A Blueprint for Blue Carbon Sequestration Initiated at Ahmedabad University

Researchers at Ahmedabad University's Global Centre for Environment and Energy and the University of St Andrews, Scotland, are collaborating on an initiative on blue carbon ecosystems under a PhD Researcher Exchange Scheme funded by the UK's Global Challenges Research Fund. Shrutika Parihar, a PhD candidate at Ahmedabad University, along with Alex Houston of the University of St Andrews, Scotland, UK, are studying how blue carbon ecosystems (BCEs) can support climate change mitigation and adaptation. The research exchange programme includes field visits (soil sample collections), laboratory analyses, stakeholder consultations, plenary discussions, and workshops. "Through the research, we wanted to understand the existing status of BCEs and the restoration initiatives undertaken through two country case studies. We examined the salt marsh habitats of Skinflats in Scotland, and the mangroves in Kachchh, India," says Shrutika.

Mentored by Minal Pathak, Associate Professor at Ahmedabad University's Global Centre for Environment and Energy, Shrutika is conducting her research on carbon sequestration in mangroves in the Kachchh district of Gujarat. She recently presented her work in an e-poster on Unlocking the potential of blue carbon: Land Use trends of Kachchh coast, Gujarat, India, at the Marine Alliance For Science and Technology for Scotland's Annual Science Meeting 2022 in Glasgow. She has also undertaken lab-based soil testing at the University of St. Andrews for two sites from the Kachchh region and estimated organic carbon content using three different methods.

The reciprocal exchange programme funded by the Natural Environment Research Council to create a sustainable, long-term partnership between the two Universities allowed researchers to use satellite imagery to model coastal wetland trends in the Gujarat region of India. "We would like our initiative, along with predictive modelling, to be used to formulate future climate scenarios," says Shrutika. She shares her insights from these initiatives: "Coastal ecosystems, including tidal marshes, mangrove forests, and seagrasses, which we refer to as blue carbon ecosystems or BCEs, are nature-based solutions that offer significant potential for climate change mitigation and adaptation. These ecosystems can help mitigate emissions of greenhouse gases (GHG) due to their high carbon storage and sequestration potential." Conservation and restoration of BCEs can help support regional and national net zero emission targets while providing valuable ecosystem services, supporting livelihoods, and enhancing coastal climate resilience.

Professor Minal Pathak led stakeholder consultations in Kachchh with government officials, NGOs, researchers, and industrial representatives at GUIDE institute, Bhuj, Gujarat, India. She highlighted the critical issues concerning the restoration, reclamation, carbon fluxes, sea level rise, climate change, habitat change, compensatory mechanisms for ecosystem payments, carbon credits, and additionality of blue carbon sinks for achieving optimal targets at the regional and national levels. 

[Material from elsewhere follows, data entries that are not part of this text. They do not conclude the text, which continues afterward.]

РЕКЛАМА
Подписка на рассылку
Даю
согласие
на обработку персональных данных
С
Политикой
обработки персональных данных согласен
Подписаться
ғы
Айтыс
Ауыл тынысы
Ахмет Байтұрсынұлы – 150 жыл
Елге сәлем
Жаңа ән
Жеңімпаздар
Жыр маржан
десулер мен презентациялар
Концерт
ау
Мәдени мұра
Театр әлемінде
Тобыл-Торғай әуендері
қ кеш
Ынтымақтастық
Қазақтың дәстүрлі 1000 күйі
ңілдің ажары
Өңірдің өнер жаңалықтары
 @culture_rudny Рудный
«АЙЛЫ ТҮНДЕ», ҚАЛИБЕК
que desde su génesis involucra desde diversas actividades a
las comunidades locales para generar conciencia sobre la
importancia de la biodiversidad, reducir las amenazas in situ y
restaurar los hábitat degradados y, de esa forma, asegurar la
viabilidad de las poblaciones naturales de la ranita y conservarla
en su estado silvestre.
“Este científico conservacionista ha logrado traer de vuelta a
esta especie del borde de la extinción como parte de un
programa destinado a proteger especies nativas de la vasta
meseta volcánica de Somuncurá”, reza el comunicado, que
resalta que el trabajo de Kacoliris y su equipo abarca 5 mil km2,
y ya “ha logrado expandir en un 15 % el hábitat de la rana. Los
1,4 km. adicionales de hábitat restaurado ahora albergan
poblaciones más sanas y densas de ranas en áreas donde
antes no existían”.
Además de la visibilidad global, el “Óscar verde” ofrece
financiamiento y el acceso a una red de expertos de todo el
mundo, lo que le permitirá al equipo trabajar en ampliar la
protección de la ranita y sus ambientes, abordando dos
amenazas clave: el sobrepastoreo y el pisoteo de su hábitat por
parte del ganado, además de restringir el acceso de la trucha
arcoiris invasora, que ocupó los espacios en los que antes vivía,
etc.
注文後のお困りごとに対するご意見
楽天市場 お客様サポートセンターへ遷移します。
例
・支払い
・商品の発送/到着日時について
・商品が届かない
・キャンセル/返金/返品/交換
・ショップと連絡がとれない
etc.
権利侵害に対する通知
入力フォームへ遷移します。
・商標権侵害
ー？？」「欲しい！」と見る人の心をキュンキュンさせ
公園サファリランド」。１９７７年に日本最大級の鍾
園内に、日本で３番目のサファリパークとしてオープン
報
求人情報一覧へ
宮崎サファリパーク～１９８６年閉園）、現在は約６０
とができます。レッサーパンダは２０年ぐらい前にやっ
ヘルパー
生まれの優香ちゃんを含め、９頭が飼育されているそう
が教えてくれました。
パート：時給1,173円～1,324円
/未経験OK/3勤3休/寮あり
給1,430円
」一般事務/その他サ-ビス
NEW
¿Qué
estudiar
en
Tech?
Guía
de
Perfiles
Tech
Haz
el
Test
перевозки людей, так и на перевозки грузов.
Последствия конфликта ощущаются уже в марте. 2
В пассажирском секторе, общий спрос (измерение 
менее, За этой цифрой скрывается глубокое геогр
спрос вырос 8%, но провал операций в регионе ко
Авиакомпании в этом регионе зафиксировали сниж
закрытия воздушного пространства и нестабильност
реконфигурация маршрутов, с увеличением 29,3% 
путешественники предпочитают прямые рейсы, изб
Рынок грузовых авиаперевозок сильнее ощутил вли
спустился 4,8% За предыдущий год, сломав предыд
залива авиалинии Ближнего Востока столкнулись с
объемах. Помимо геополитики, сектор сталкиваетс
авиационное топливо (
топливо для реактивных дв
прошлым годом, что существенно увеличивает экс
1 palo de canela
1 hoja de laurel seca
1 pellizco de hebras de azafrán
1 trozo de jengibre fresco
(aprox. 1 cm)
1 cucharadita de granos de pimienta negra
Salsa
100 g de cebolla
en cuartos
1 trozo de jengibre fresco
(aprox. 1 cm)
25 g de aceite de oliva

The potential of carbon sequestration in Kachchh's BCEs (including coastal wetlands and open and dense mangroves) is significant. Professor Pathak highlights the challenges these ecosystems face. "In recent years, there has been a decrease in dense mangroves due to deforestation and degradation and a decrease in coastal wetland areas due to the expansion of anthropogenic activities such as ports, industry, and infrastructure. There is a need to conserve and restore these ecosystems as important sites of carbon storage due to their important role in supporting ecosystem services, including biodiversity and coastal climate change resilience. Our research study at the Global Centre for Environment and Energy will help identify locations and propose strategies for mangrove restoration in Kachchh that can build on existing initiatives to achieve the full potential of these ecosystems. The findings could potentially contribute to the Gujarat State Action Plan on Climate Change and identify investment opportunities in this area."